Thanks Thomas, really appreciate your reply! Probably I didn’t explain myself well: I assume perfect_prediction is more similar to ylabel than predict blank, since perfect_prediction contains a prediction path that is exactly the same as ylabel, while predict_blank will only be reconstructed as a empty sequence. If this is right, then why perfect_prediction will ever have a higher loss than predict_blank? (The former should always have lower loss, no?) The experiment on the changing length is less relevant, I’m just surprised this behavior is not monotonic and is related to input_length.

BTW, do you mind explaining ‘So if you need enough blanks, assigning a high probability to them will reduce the loss’? Maybe I’ve missed some part.
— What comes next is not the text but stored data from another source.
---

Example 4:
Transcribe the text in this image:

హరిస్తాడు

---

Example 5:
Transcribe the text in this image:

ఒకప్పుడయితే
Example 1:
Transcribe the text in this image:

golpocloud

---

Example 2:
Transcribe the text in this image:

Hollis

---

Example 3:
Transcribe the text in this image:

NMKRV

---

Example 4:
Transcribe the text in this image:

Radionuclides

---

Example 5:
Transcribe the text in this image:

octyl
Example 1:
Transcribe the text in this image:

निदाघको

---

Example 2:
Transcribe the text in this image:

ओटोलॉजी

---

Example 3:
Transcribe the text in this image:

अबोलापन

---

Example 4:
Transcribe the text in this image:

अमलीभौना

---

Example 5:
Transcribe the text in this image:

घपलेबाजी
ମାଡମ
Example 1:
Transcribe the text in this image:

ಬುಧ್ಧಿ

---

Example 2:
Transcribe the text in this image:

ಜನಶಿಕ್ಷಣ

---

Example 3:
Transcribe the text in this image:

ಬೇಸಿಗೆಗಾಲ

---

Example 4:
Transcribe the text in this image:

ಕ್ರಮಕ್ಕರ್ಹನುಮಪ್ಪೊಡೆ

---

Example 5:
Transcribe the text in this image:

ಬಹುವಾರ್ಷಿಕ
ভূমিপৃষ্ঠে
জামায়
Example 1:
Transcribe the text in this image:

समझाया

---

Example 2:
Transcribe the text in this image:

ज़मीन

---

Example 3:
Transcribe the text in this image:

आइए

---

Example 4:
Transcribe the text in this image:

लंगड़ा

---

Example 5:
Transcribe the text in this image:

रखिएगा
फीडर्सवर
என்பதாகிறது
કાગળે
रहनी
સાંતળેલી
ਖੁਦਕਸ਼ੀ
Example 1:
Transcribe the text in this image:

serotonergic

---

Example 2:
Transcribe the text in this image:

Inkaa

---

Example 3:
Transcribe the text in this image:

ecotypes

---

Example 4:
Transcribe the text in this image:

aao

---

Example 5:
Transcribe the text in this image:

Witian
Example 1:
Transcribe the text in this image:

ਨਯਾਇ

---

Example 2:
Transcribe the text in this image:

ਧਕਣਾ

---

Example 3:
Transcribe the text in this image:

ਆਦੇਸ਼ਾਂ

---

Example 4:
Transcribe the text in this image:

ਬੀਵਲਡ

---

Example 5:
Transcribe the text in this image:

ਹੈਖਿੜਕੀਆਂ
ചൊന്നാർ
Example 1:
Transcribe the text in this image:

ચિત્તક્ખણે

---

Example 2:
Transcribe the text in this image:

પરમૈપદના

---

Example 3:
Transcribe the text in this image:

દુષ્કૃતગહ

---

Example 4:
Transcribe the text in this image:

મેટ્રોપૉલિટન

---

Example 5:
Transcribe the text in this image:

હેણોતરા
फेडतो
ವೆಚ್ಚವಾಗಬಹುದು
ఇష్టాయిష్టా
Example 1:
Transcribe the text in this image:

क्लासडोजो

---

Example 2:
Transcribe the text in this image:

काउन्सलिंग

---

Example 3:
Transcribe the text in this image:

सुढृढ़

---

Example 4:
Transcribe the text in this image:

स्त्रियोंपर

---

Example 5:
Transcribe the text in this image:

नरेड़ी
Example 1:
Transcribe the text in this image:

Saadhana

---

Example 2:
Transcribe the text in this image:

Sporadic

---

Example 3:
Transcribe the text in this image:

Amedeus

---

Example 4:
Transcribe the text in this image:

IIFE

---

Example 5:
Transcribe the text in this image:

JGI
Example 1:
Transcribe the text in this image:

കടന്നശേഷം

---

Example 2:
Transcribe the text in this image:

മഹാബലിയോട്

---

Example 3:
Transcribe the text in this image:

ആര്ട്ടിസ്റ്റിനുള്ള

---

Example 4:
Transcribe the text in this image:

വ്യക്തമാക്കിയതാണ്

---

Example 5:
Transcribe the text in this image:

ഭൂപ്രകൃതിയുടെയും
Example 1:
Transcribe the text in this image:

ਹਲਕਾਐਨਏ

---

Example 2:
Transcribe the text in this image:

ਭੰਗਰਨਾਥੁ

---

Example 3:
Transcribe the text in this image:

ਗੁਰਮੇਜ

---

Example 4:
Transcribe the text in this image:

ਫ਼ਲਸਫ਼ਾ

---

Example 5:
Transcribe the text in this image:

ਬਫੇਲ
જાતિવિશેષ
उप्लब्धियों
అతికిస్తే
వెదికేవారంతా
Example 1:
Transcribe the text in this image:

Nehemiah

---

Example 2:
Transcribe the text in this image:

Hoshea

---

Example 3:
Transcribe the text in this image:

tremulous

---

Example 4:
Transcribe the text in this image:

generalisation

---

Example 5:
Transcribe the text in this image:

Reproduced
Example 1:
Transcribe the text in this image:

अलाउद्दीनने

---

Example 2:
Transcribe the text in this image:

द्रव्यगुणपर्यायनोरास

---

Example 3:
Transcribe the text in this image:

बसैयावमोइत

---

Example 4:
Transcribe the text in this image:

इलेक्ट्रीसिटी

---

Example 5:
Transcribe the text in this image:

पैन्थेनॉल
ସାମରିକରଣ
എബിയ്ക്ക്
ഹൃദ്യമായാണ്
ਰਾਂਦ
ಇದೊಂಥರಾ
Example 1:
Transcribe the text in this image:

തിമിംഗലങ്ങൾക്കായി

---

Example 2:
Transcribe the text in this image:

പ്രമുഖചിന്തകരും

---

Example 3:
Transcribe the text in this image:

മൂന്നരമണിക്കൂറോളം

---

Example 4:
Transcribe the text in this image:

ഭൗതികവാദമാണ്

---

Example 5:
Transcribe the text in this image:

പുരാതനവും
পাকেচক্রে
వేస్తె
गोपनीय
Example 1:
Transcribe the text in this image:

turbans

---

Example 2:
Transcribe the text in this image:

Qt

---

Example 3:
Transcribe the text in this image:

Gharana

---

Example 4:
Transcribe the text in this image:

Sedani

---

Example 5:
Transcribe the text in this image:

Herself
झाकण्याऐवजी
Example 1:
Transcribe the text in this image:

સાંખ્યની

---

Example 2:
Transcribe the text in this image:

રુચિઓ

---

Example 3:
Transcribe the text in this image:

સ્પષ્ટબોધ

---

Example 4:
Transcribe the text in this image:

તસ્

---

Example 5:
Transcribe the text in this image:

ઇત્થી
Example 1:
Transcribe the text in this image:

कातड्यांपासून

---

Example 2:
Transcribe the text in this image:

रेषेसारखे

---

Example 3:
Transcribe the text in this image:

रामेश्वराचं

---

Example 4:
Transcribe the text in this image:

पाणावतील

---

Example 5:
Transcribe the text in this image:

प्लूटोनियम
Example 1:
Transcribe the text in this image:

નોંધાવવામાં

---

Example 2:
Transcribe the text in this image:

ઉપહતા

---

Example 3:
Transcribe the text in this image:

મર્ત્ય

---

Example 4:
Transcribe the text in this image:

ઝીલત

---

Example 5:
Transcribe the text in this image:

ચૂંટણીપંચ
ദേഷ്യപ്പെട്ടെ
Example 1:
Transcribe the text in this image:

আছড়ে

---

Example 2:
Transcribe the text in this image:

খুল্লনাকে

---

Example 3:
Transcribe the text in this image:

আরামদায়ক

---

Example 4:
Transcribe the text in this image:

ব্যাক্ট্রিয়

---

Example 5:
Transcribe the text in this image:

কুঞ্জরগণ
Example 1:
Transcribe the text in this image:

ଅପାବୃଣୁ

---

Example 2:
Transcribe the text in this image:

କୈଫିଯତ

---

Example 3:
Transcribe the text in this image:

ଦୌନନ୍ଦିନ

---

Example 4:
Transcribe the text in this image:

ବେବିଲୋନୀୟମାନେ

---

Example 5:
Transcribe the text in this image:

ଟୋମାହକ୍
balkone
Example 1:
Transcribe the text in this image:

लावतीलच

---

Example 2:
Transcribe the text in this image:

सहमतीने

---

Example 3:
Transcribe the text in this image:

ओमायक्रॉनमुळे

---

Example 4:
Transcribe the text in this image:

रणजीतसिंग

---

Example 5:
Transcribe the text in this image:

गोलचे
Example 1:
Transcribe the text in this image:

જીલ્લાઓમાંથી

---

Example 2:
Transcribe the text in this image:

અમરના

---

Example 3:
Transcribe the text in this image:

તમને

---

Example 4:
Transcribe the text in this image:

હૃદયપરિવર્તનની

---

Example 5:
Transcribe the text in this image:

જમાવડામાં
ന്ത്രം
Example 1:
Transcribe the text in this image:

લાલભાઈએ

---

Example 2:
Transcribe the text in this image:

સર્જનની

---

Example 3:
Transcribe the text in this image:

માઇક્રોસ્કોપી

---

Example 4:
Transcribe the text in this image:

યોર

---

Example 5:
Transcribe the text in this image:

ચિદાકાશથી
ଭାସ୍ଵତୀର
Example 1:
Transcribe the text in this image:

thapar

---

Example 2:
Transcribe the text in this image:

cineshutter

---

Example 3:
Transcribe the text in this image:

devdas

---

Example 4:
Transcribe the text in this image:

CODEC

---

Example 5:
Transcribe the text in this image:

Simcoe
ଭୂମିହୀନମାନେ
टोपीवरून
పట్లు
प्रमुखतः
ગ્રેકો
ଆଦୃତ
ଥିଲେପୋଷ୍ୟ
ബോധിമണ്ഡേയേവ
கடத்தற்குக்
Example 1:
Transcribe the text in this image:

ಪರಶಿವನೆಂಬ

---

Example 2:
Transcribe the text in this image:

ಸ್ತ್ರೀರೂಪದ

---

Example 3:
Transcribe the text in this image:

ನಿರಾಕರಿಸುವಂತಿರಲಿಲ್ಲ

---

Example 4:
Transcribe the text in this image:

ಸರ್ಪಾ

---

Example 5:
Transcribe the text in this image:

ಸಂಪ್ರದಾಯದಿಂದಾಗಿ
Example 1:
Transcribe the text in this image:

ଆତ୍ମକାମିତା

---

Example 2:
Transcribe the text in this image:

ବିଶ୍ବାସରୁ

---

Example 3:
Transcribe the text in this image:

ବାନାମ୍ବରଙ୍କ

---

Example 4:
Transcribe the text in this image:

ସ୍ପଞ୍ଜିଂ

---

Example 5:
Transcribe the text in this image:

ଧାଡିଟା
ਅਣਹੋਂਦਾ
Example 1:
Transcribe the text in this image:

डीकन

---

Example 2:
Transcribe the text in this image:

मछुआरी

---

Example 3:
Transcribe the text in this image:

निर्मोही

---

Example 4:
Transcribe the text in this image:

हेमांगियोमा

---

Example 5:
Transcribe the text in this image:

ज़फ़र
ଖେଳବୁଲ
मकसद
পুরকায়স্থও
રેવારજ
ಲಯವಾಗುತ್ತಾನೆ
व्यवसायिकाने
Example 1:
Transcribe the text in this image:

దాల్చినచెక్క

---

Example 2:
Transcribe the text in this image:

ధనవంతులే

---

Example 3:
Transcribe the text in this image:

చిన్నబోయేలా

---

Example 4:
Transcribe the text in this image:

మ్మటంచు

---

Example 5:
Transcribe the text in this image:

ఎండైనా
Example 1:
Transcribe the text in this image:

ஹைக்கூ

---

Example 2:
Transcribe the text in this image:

The context here is: I’m training an OCR model with CTCLoss, and during training I can see the loss goes down but the model just keep predicting all blanks (seems other people also have similar observation), and I’m not sure where the bug is, which leads to my above loss comparison.

1 Like

Hi, have you solve the problem.

I’m having a similar problem.
It seems some data give me extremely high loss score even when the inference result is perfect. I worry if nn.CTCLoss is even useful.

I want to know how to avoid the problem if possible.

Note that in the above example the inference result is not “perfect” because you need to pass log-softmaxed activations into the ctc loss. This means that the ideal case would be an alignment where all targets except the true target have -inf and the true target has 0.

1 Like

Thank. I got it.

It seems I got big loss because probability of each time steps is relatively small even though they were biggest in the time steps. I don’t know which works better in real world use case between small loss ( predict something extremely confidently ) and relatively big loss ( predict same thing but not for so sure ).